*WHAT YOU WILL DO*
Copy the data. Keep every character as given.

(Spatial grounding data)
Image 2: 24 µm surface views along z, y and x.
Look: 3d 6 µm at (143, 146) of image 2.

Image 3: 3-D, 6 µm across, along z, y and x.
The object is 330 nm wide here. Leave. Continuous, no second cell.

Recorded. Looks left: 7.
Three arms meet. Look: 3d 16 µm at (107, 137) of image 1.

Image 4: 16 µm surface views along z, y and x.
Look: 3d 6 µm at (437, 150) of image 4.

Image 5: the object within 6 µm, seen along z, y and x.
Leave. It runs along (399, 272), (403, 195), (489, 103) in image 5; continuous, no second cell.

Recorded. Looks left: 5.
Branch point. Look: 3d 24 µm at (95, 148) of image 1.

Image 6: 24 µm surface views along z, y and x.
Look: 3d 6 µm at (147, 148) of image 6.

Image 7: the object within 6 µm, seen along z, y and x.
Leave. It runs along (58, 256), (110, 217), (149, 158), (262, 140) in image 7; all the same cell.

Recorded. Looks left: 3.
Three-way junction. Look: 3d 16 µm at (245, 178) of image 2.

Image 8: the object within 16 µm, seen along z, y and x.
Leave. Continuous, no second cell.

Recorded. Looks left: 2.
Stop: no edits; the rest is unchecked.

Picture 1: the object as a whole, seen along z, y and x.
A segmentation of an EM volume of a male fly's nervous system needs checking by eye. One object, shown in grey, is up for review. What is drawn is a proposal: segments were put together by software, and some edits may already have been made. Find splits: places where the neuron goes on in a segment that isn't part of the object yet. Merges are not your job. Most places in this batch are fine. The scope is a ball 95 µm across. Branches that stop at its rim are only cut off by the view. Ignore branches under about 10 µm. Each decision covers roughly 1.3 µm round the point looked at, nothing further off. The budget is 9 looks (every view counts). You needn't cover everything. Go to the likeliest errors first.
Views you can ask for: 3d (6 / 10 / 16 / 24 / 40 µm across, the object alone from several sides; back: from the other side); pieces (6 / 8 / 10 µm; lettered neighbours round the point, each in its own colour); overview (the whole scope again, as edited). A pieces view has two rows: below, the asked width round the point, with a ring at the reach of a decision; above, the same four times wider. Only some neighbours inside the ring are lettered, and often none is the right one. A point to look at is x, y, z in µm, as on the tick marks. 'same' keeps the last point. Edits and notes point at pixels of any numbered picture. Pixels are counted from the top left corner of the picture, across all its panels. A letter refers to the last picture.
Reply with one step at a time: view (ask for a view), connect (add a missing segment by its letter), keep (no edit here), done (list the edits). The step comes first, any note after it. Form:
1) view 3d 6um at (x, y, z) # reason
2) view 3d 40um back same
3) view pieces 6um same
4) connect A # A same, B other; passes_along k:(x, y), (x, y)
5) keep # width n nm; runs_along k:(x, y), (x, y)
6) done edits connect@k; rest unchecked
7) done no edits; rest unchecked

*SOLUTION TO THE PROBLEM*
Image 2: 24 µm surface views along z, y and x.
Look: 3d 6 µm at (143, 146) of image 2.

Image 3: 3-D, 6 µm across, along z, y and x.
The object is 330 nm wide here. Leave. Continuous, no second cell.

Recorded. Looks left: 7.
Three arms meet. Look: 3d 16 µm at (107, 137) of image 1.

Image 4: 16 µm surface views along z, y and x.
Look: 3d 6 µm at (437, 150) of image 4.

Image 5: the object within 6 µm, seen along z, y and x.
Leave. It runs along (399, 272), (403, 195), (489, 103) in image 5; continuous, no second cell.

Recorded. Looks left: 5.
Branch point. Look: 3d 24 µm at (95, 148) of image 1.

Image 6: 24 µm surface views along z, y and x.
Look: 3d 6 µm at (147, 148) of image 6.

Image 7: the object within 6 µm, seen along z, y and x.
Leave. It runs along (58, 256), (110, 217), (149, 158), (262, 140) in image 7; all the same cell.

Recorded. Looks left: 3.
Three-way junction. Look: 3d 16 µm at (245, 178) of image 2.

Image 8: the object within 16 µm, seen along z, y and x.
Leave. Continuous, no second cell.

Recorded. Looks left: 2.
Stop: no edits; the rest is unchecked.

Picture 1: the object as a whole, seen along z, y and x.
A segmentation of an EM volume of a male fly's nervous system needs checking by eye. One object, shown in grey, is up for review. What is drawn is a proposal: segments were put together by software, and some edits may already have been made. Find splits: places where the neuron goes on in a segment that isn't part of the object yet. Merges are not your job. Most places in this batch are fine. The scope is a ball 95 µm across. Branches that stop at its rim are only cut off by the view. Ignore branches under about 10 µm. Each decision covers roughly 1.3 µm round the point looked at, nothing further off. The budget is 9 looks (every view counts). You needn't cover everything. Go to the likeliest errors first.
Views you can ask for: 3d (6 / 10 / 16 / 24 / 40 µm across, the object alone from several sides; back: from the other side); pieces (6 / 8 / 10 µm; lettered neighbours round the point, each in its own colour); overview (the whole scope again, as edited). A pieces view has two rows: below, the asked width round the point, with a ring at the reach of a decision; above, the same four times wider. Only some neighbours inside the ring are lettered, and often none is the right one. A point to look at is x, y, z in µm, as on the tick marks. 'same' keeps the last point. Edits and notes point at pixels of any numbered picture. Pixels are counted from the top left corner of the picture, across all its panels. A letter refers to the last picture.
Reply with one step at a time: view (ask for a view), connect (add a missing segment by its letter), keep (no edit here), done (list the edits). The step comes first, any note after it. Form:
1) view 3d 6um at (x, y, z) # reason
2) view 3d 40um back same
3) view pieces 6um same
4) connect A # A same, B other; passes_along k:(x, y), (x, y)
5) keep # width n nm; runs_along k:(x, y), (x, y)
6) done edits connect@k; rest unchecked
7) done no edits; rest unchecked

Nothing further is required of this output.